PROP. XXIX.—Theorem.
In equal circles (ACB, DFE), equal arcs (AGB, DCK) are subtended by equal chords.

Dem.—Let O, H be the centres (see last fig.). Join AO, OB, DH, HE; then because the circles are equal, the angles AOB, DHE at the centres, which stand on the equal arcs AGB, DKE, are equal [xxvii.]. Again, because the triangles AOB, DHE have the two sides AO, OB in one respectively equal to the two sides DH, HE in the other, and the angle AOB equal to the angle DHE, the base AB of one is equal to the base DE of the other.

Observation.—Since the two circles in the four last Propositions are equal, they are congruent figures, and the truth of the Propositions is evident by superposition.

PROP. XXX.—Problem.
To bisect a given arc ACB.

Sol.—Draw the chord AB; bisect it in D; erect DC at right angles to AB, meeting the arc in C; then the arc is bisected in C.

Dem.—Join AC, BC. Then the triangles ADC, BDC have the side AD equal to DB (const.), and DC common to both, and the angle ADC equal to the angle BDC, each being right.

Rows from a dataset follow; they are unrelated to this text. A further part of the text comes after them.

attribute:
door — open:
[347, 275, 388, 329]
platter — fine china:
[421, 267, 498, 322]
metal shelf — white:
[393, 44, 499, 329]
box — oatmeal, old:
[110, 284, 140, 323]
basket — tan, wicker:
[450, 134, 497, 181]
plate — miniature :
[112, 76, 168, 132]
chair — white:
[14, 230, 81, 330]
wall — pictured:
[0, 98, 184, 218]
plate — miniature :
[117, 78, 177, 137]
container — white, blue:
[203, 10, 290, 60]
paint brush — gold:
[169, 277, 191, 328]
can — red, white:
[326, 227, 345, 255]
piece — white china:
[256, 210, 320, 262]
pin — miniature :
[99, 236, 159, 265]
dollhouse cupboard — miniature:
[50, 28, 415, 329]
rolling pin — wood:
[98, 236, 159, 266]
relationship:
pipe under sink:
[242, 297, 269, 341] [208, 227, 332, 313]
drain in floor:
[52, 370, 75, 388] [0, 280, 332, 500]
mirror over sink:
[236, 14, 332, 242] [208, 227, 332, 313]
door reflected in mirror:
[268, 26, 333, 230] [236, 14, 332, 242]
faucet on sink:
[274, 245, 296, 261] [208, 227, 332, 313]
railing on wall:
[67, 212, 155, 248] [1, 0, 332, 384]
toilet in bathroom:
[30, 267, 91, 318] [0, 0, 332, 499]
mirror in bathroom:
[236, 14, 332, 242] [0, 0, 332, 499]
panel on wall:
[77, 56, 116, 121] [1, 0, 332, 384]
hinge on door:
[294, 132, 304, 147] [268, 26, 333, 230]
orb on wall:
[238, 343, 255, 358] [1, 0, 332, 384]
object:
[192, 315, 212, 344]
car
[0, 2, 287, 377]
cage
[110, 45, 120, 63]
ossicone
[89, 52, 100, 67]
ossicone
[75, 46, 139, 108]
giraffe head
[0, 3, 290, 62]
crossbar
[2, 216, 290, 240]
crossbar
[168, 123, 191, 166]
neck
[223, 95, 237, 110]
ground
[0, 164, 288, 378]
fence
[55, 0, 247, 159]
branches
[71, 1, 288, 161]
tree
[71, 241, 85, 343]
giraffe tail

Hence the base AC is equal to the base BC. Therefore [xxviii.] the arc AC is equal to the arc BC. Hence the arc AB is bisected in C.

Exercises.

1. ABCD is a semicircle whose diameter is AD; the chord BC produced meets AD produced in E: prove that if CE is equal to the radius, the arc AB is equal to three times CD.

2. The internal and the external bisectors of the vertical angle of a triangle inscribed in a circle meet the circumference again in points equidistant from the extremities of the base.